== GOAL OF THE EXERCISE ==
Scan the entries below for the word "blockquote" and copy every line where it turns up.

== DATA SHOWN ==
---+---

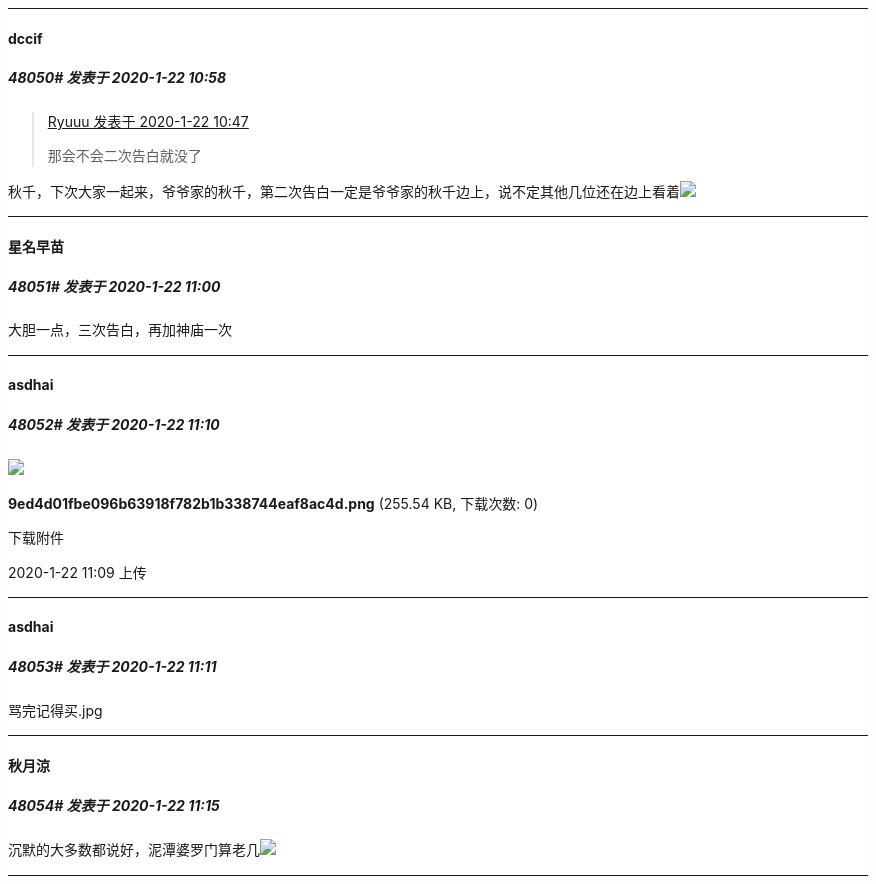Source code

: 
-----

####  dccif  
##### 48050#       发表于 2020-1-22 10:58


<blockquote><a href="httphttps://bbs.saraba1st.com/2b/forum.php?mod=redirect&amp;goto=findpost&amp;pid=46217063&amp;ptid=1831320" target="_blank">Ryuuu 发表于 2020-1-22 10:47</a>

那会不会二次告白就没了</blockquote>
秋千，下次大家一起来，爷爷家的秋千，第二次告白一定是爷爷家的秋千边上，说不定其他几位还在边上看着<img src="https://static.saraba1st.com/image/smiley/face2017/067.png" referrerpolicy="no-referrer">


-----

####  星名早苗  
##### 48051#       发表于 2020-1-22 11:00


大胆一点，三次告白，再加神庙一次


-----

####  asdhai  
##### 48052#       发表于 2020-1-22 11:10


<img src="https://img.saraba1st.com/forum/202001/22/110959phhumzuhh2u2ufo8.png" referrerpolicy="no-referrer">


<strong>9ed4d01fbe096b63918f782b1b338744eaf8ac4d.png</strong> (255.54 KB, 下载次数: 0)

下载附件

2020-1-22 11:09 上传


-----

####  asdhai  
##### 48053#       发表于 2020-1-22 11:11


骂完记得买.jpg


-----

####  秋月涼  
##### 48054#       发表于 2020-1-22 11:15


沉默的大多数都说好，泥潭婆罗门算老几<img src="https://static.saraba1st.com/image/smiley/face2017/034.png" referrerpolicy="no-referrer">


-----
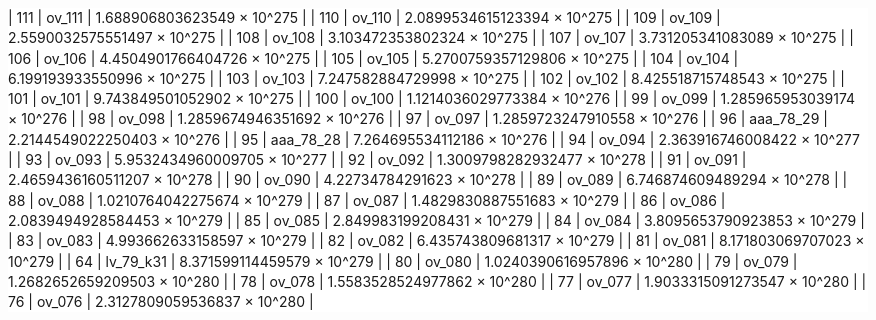 | 111 | ov_111 | 1.688906803623549 × 10^275 |
| 110 | ov_110 | 2.0899534615123394 × 10^275 |
| 109 | ov_109 | 2.5590032575551497 × 10^275 |
| 108 | ov_108 | 3.103472353802324 × 10^275 |
| 107 | ov_107 | 3.731205341083089 × 10^275 |
| 106 | ov_106 | 4.4504901766404726 × 10^275 |
| 105 | ov_105 | 5.2700759357129806 × 10^275 |
| 104 | ov_104 | 6.199193933550996 × 10^275 |
| 103 | ov_103 | 7.247582884729998 × 10^275 |
| 102 | ov_102 | 8.425518715748543 × 10^275 |
| 101 | ov_101 | 9.743849501052902 × 10^275 |
| 100 | ov_100 | 1.1214036029773384 × 10^276 |
| 99 | ov_099 | 1.285965953039174 × 10^276 |
| 98 | ov_098 | 1.2859674946351692 × 10^276 |
| 97 | ov_097 | 1.2859723247910558 × 10^276 |
| 96 | aaa_78_29 | 2.2144549022250403 × 10^276 |
| 95 | aaa_78_28 | 7.264695534112186 × 10^276 |
| 94 | ov_094 | 2.363916746008422 × 10^277 |
| 93 | ov_093 | 5.9532434960009705 × 10^277 |
| 92 | ov_092 | 1.3009798282932477 × 10^278 |
| 91 | ov_091 | 2.4659436160511207 × 10^278 |
| 90 | ov_090 | 4.22734784291623 × 10^278 |
| 89 | ov_089 | 6.746874609489294 × 10^278 |
| 88 | ov_088 | 1.0210764042275674 × 10^279 |
| 87 | ov_087 | 1.4829830887551683 × 10^279 |
| 86 | ov_086 | 2.0839494928584453 × 10^279 |
| 85 | ov_085 | 2.849983199208431 × 10^279 |
| 84 | ov_084 | 3.8095653790923853 × 10^279 |
| 83 | ov_083 | 4.993662633158597 × 10^279 |
| 82 | ov_082 | 6.435743809681317 × 10^279 |
| 81 | ov_081 | 8.171803069707023 × 10^279 |
| 64 | lv_79_k31 | 8.371599114459579 × 10^279 |
| 80 | ov_080 | 1.0240390616957896 × 10^280 |
| 79 | ov_079 | 1.2682652659209503 × 10^280 |
| 78 | ov_078 | 1.5583528524977862 × 10^280 |
| 77 | ov_077 | 1.9033315091273547 × 10^280 |
| 76 | ov_076 | 2.3127809059536837 × 10^280 |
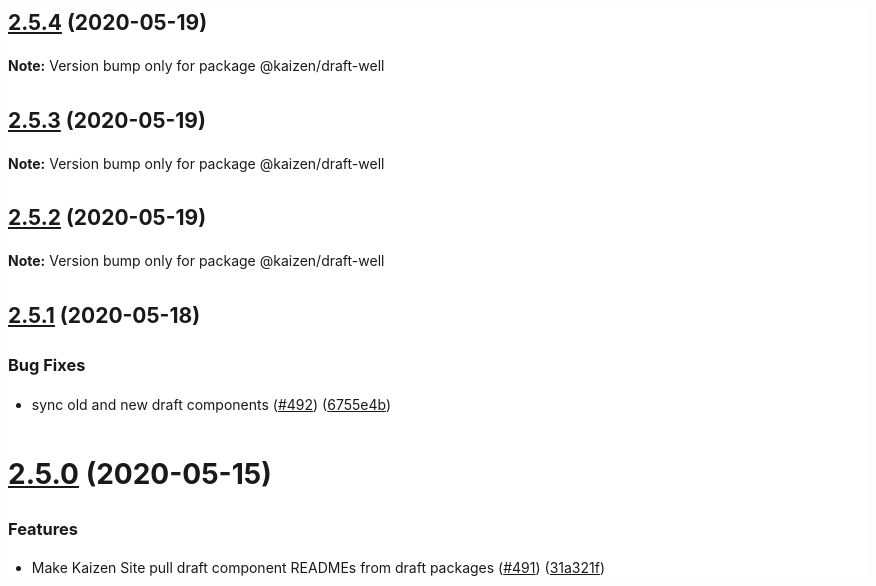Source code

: 



## [2.5.4](https://github.com/cultureamp/kaizen-design-system/compare/@kaizen/draft-well@2.5.3...@kaizen/draft-well@2.5.4) (2020-05-19)

**Note:** Version bump only for package @kaizen/draft-well





## [2.5.3](https://github.com/cultureamp/kaizen-design-system/compare/@kaizen/draft-well@2.5.2...@kaizen/draft-well@2.5.3) (2020-05-19)

**Note:** Version bump only for package @kaizen/draft-well





## [2.5.2](https://github.com/cultureamp/kaizen-design-system/compare/@kaizen/draft-well@2.5.1...@kaizen/draft-well@2.5.2) (2020-05-19)

**Note:** Version bump only for package @kaizen/draft-well





## [2.5.1](https://github.com/cultureamp/kaizen-design-system/compare/@kaizen/draft-well@2.5.0...@kaizen/draft-well@2.5.1) (2020-05-18)


### Bug Fixes

* sync old and new draft components ([#492](https://github.com/cultureamp/kaizen-design-system/issues/492)) ([6755e4b](https://github.com/cultureamp/kaizen-design-system/commit/6755e4beedf5d3953c5a50e152cfd181389d9be0))





# [2.5.0](https://github.com/cultureamp/kaizen-design-system/compare/@kaizen/draft-well@2.4.10...@kaizen/draft-well@2.5.0) (2020-05-15)


### Features

* Make Kaizen Site pull draft component READMEs from draft packages ([#491](https://github.com/cultureamp/kaizen-design-system/issues/491)) ([31a321f](https://github.com/cultureamp/kaizen-design-system/commit/31a321f033f66805d4e8e299a329da1e0eb6a8e8))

---+---

== WRITTEN RESPONSE ==
<blockquote><a href="httphttps://bbs.saraba1st.com/2b/forum.php?mod=redirect&amp;goto=findpost&amp;pid=46217063&amp;ptid=1831320" target="_blank">Ryuuu 发表于 2020-1-22 10:47</a>
那会不会二次告白就没了</blockquote>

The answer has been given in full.